At MIT, low-tech inventions with a high impact
The school's basement D-Lab exports simple solutions to the developing world.
Joanne Ciccarello – Staff
Cambridge, Mass.
Amy Smith is not an easy person to track down. Even during the school year, this inventor and instructor at the Massachusetts Institute of Technology hops over to remote African towns and Latin American villages.
When she is on campus, the best bet for finding Ms. Smith is in her basement laboratory – a cluttered workshop with a long whiteboard, exotic souvenirs, and basic tools – known as D-Lab.
Unlike most of MIT, Smith's workshop is far from cutting-edge. There are no next-gen computers, no vials of polysyllabic chemicals, no fancy equipment. The space is decidedly low-tech – and that's the point. D-Lab students pinpoint practical problems in the developing countries and then brainstorm and build solutions. Because the people they are trying to help are below the poverty line, the class's inventions must be simple, effective, and most important, inexpensive.
"What people need is usually completely different from what we imagine sitting here in America," says Jodie Wu, a mechanical engineering junior, whose group went on a school-sponsored trip to Tanzania over winter break. The idea for her current project – a mobile, pedal-powered corn sheller – came from a conversation with a Tanzanian bike mechanic.
The D in D-Lab stands for three things – development, design, and dissemination – and each is the theme of a different semester-long class.
The first class travels to developing countries and identifies issues that the lab can tackle during the next term. For example, in heavily deforested countries, the students found an alternative to firewood.
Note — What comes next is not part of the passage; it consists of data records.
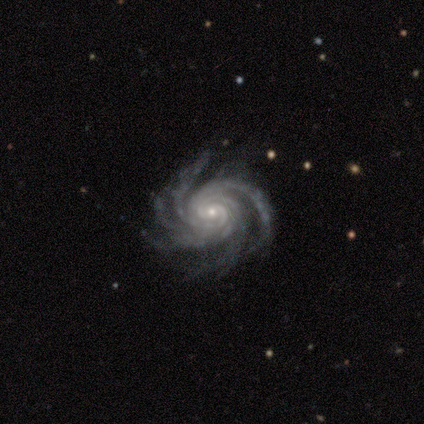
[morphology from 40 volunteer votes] This is clearly a featured or disk galaxy (100%). It is clearly not viewed edge-on (100%). Bar: likely no (72%). Spiral arm pattern: clearly yes (100%). Spiral arm count: likely more than 4 (78%). Spiral winding: clearly tight (80%). Central bulge: likely small (75%). Merging: clearly none (90%).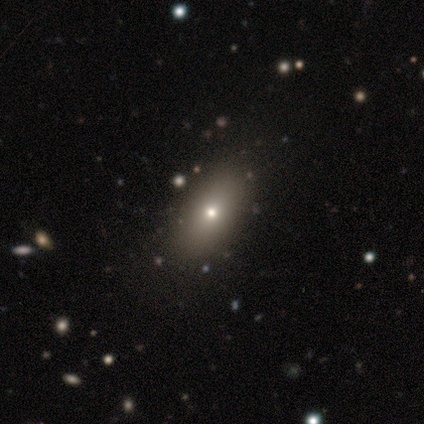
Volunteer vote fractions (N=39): smooth 74%, featured or disk 13%, star or artifact 13%. Down the decision tree: how rounded — in between (93%); merging — none (74%).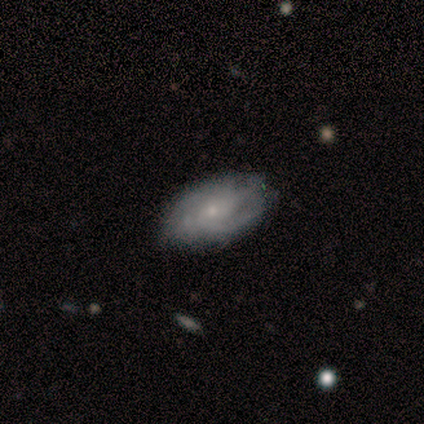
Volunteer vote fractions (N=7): Volunteers were most divided on "bulge size": small: 60%, moderate: 20%, none: 20%, dominant: 0%, large: 0%. More confident: edge-on disk — no (100%); merging — none (100%); bar — no (80%); spiral arms — yes (80%); spiral winding — medium (75%); spiral arm count — can't tell (75%); smooth or featured — featured or disk (71%).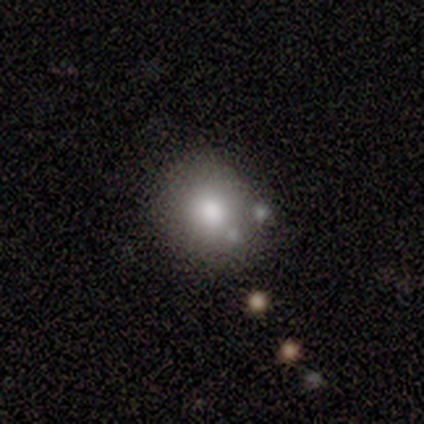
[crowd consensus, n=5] Overall: smooth (80%). How rounded: round (75%). Merging: none (50%, tied with minor disturbance).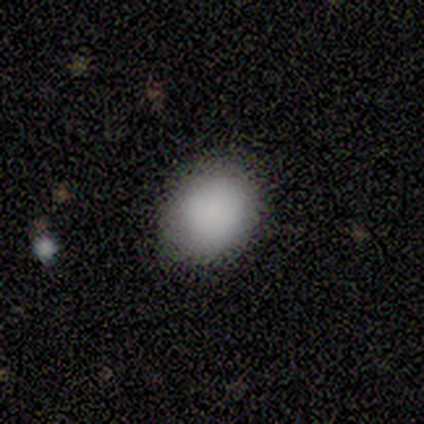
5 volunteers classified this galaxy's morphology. This is clearly a smooth galaxy (100%). How rounded: likely in between (60%). Merging: clearly none (100%).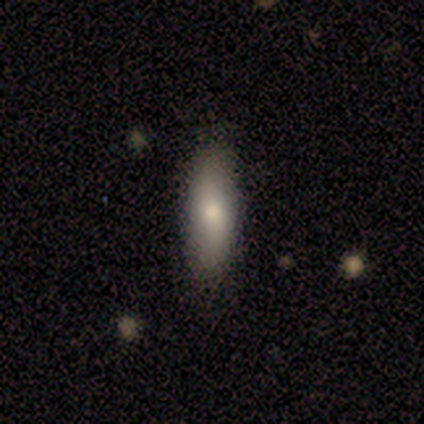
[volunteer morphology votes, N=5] Smooth or featured: smooth — 60% (featured or disk — 20%)
How rounded: in between — 67% (cigar-shaped — 33%)
Merging: none — 75% (merger — 25%)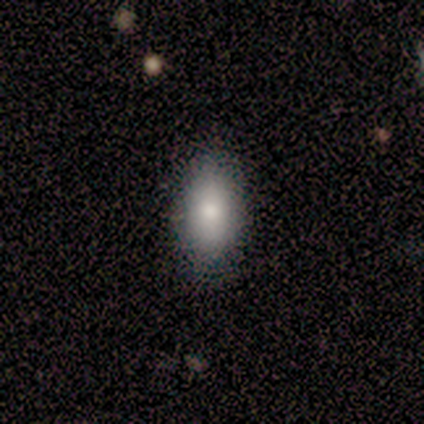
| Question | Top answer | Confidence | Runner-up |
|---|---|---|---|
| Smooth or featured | smooth | 100% | — |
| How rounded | in between | 100% | — |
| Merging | none | 100% | — |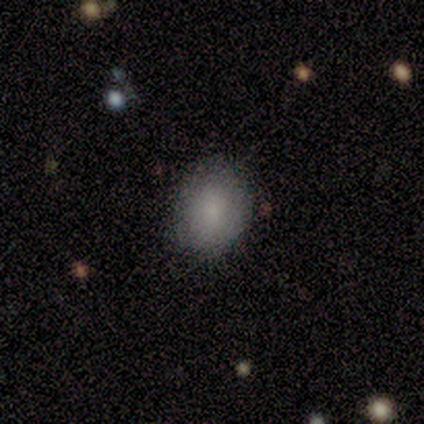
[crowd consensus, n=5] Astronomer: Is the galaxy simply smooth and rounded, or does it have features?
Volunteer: smooth — 100%.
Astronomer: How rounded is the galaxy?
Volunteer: in between — 80%.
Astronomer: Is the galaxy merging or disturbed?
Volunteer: none — 100%.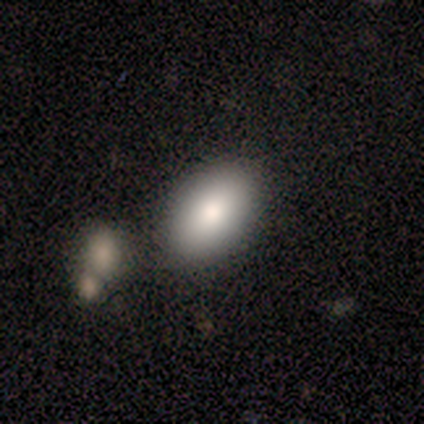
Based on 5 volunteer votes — This appears to be a smooth galaxy with no disk features (100%) that is in between round and cigar-shaped (100%). Merging: none (60%).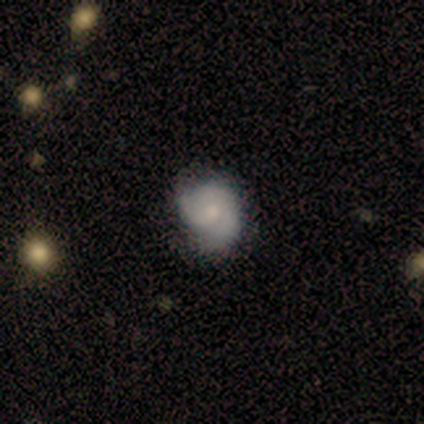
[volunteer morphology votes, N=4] This is possibly a featured or disk galaxy (50%). It is clearly not viewed edge-on (100%). Bar: possibly weak (50%, tied with no). Spiral arm pattern: clearly yes (100%). Spiral arm count: clearly 2 (100%). Spiral winding: possibly tight (50%, tied with medium). Central bulge: possibly small (50%, tied with none). Merging: marginally none (33%, tied with minor disturbance and merger).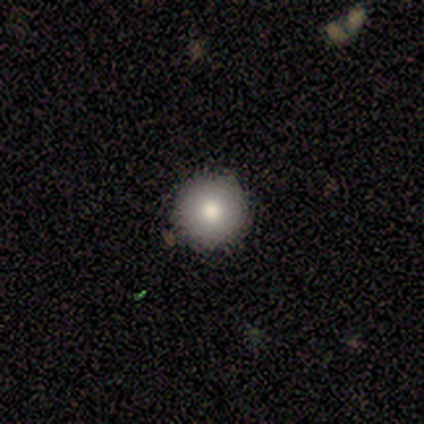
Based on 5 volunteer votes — Smooth or featured? smooth (60%)
How rounded? round (100%)
Merging? none (100%)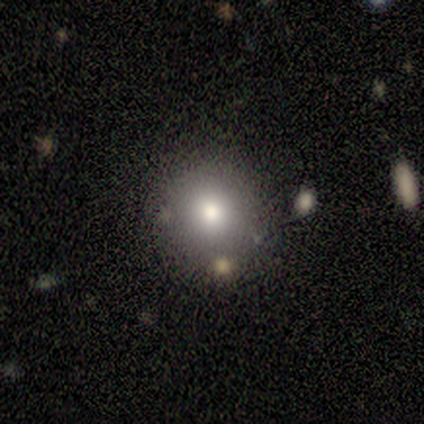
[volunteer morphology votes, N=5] Smooth or featured? 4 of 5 (80%) said smooth. How rounded? 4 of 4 (100%) said round. Merging? 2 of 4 (50%, tied with merger) said none.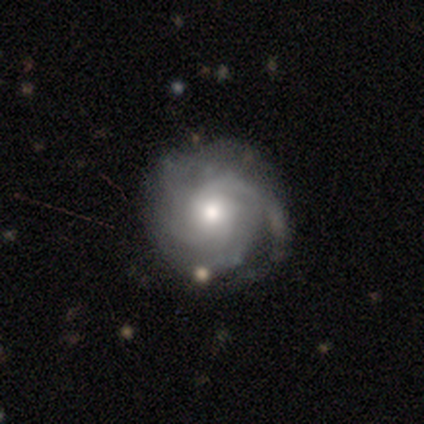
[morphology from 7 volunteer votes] A featured or disk galaxy (100%) with no bar (67%), tight (67%) spiral arms (100%) and a moderate central bulge (100%). Merging: none (57%).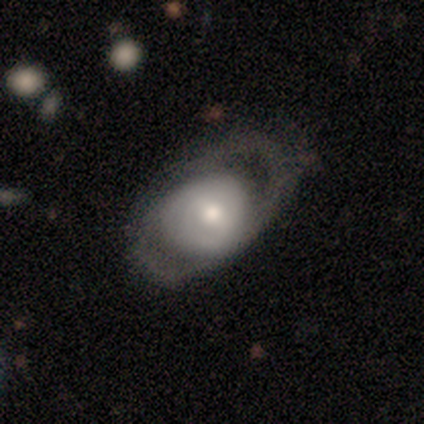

The design class – often filled with different kids – takes on the practical engineering. Here they planned and built a charcoal-briquette maker, a metal press that can make clean-burning fuel out of agricultural waste. "It could be corncobs in Tibet and sugar-cane waste in Haiti," says Derek Brine, a teaching assistant.
The third phase takes the students' work and deploys it across the globe.
"These classes are the ones I wish I could have taken during my time here [as a student]," says Smith, herself an MIT-trained mechanical engineer.
D-Lab forces students to set aside their high-tech training. "Though it appears like a step backward in terms of technology, you are moving forward because you learn to do more with less," says Ms. Wu.
This design process takes many rounds of revision. For instance, the briquettemaker was originally a foot-long piston. After many prototypes and field tests, the models got smaller and cheaper. The final six-centimeter-long version inspired a mantra for the D-Lab crew: "When you have to go to a tenth of the cost, reduce the material by 90 percent." Paring down certainly helped in this case – the tool, originally $20, is now only $2.
Smith has built her career on this style of practical solutions. In 2004, she won a MacArthur Fellowship – often called the "genius award" – for creative uses of simple technology to solve everyday problems in developing countries. Smith's early inventions grew out of her four years in Botswana, volunteering for the Peace Corps. Her electricity-free incubator – an icebox packed with phase-change pellets – keeps samples warm for 24 hours and is an integral part of inexpensive water-testing kits.
Smith's travel continues, but often with teams of students in tow. She has developed a growing, global network of community partners. Each summer, indigenous inventors from across the world come to a design summit hosted by D-Lab to exchange know-how and ideas. Clearly, D also stands for dialogue.
Within a decade, Smith has transformed this cramped basement into a wellspring of ingenious, low-cost inventions. In a sense, says engineering junior Kendra Johnson, Smith's best invention yet is the D-Lab itself.